By combining nonlinear statistical modeling, interpretability, and multi-criteria prioritization within a single pipeline, this research contributes to the development of ethical, transparent, and clinically meaningful stroke risk assessment tools. The proposed framework is fully reproducible and adaptable, offering a context-appropriate approach to healthcare decision making, particularly in resource-limited settings where the balance between analytical sophistication and practical usability is critical.

1.2. Related Works

Early stroke risk stratification has traditionally relied on clinical scoring systems and regression-based models incorporating demographic and physiological factors [4,5]. Subsequent studies demonstrated that augmenting traditional predictors with metabolic markers can substantially improve discrimination. For instance, the combined use of the triglyceride–glucose (TyG) index and estimated glucose disposal rate (eGDR) achieved improved stroke prediction beyond either marker alone, with reported AUC values around 0.71 in large prospective cohorts [25]. In parallel, the heterogeneity of post-stroke outcomes has motivated trajectory-based stratification approaches, with longitudinal analyses identifying distinct post-stroke depression trajectories that highlight the importance of early and nuanced risk classification [26]. Multimodal prognostic models for cardiovascular outcomes have further demonstrated improved predictive performance, with externally validated C-indices approaching 0.79 [27].

• • •

# TASK INSTRUCTIONS:
Reproduce the stroke risk passage word for word, from "By combining nonlinear" to "usability is critical.".

• • •

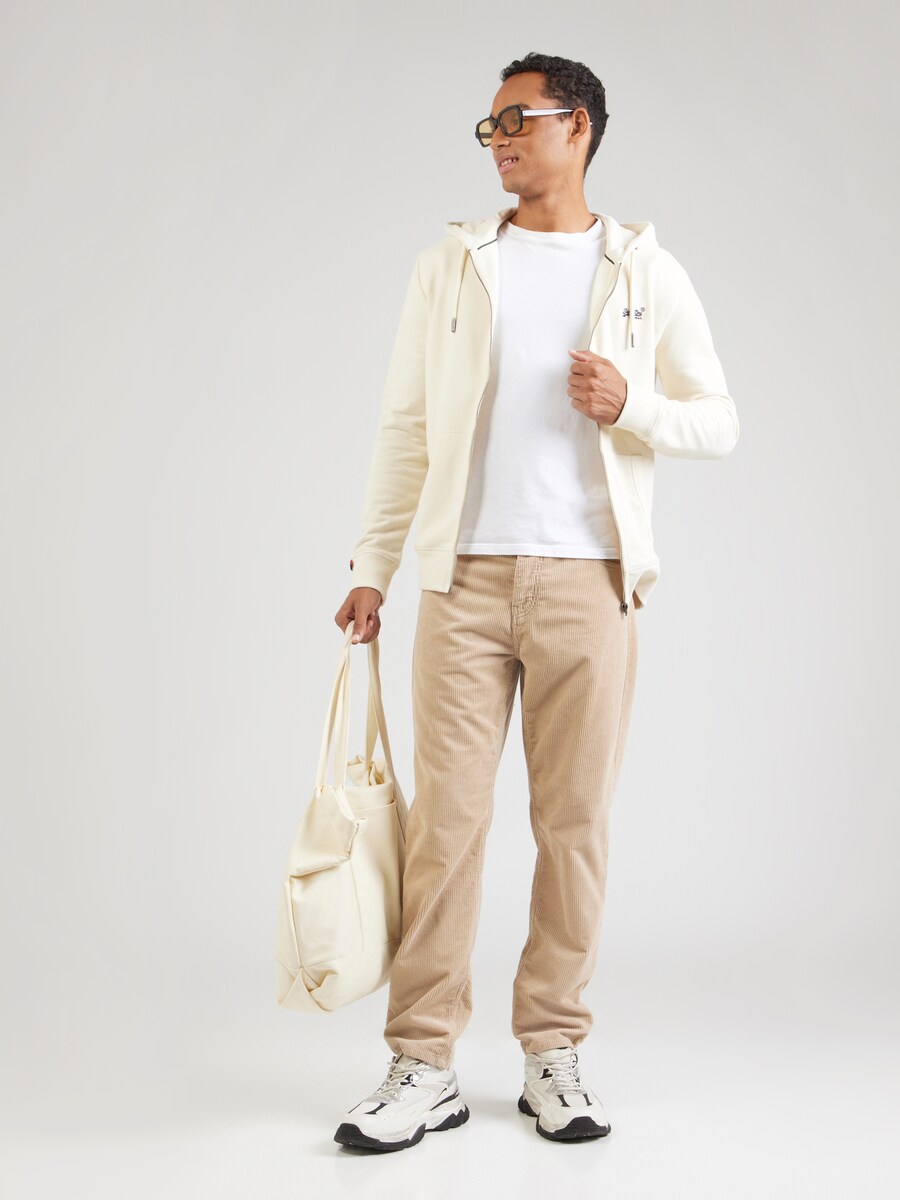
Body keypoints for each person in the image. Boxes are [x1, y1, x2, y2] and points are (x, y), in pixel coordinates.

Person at [331, 51, 739, 1152]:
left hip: (590, 583)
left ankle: (552, 1050)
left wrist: (633, 404)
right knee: (446, 830)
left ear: (581, 126)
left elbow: (719, 418)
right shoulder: (454, 264)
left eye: (520, 119)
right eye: (492, 125)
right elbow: (406, 425)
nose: (500, 139)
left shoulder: (642, 268)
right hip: (461, 580)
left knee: (574, 829)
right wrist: (372, 564)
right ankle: (423, 1064)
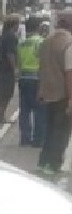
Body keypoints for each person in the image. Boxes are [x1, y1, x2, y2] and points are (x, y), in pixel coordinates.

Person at [37, 10, 72, 174]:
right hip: (63, 95)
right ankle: (53, 164)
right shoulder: (69, 44)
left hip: (47, 93)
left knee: (50, 129)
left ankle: (43, 162)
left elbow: (42, 67)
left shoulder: (46, 41)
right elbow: (69, 74)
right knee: (62, 131)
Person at [17, 16, 46, 147]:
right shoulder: (40, 42)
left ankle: (25, 138)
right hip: (37, 80)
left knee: (25, 110)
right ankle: (38, 139)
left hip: (23, 79)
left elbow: (19, 62)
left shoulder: (21, 43)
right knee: (39, 110)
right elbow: (44, 61)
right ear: (38, 27)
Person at [0, 14, 21, 123]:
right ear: (14, 25)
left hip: (0, 67)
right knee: (7, 92)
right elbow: (10, 54)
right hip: (6, 68)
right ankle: (1, 115)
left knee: (2, 91)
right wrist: (15, 69)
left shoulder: (4, 35)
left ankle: (0, 115)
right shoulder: (11, 37)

• • •

# FINAL ANSWER:
By combining nonlinear statistical modeling, interpretability, and multi-criteria prioritization within a single pipeline, this research contributes to the development of ethical, transparent, and clinically meaningful stroke risk assessment tools. The proposed framework is fully reproducible and adaptable, offering a context-appropriate approach to healthcare decision making, particularly in resource-limited settings where the balance between analytical sophistication and practical usability is critical.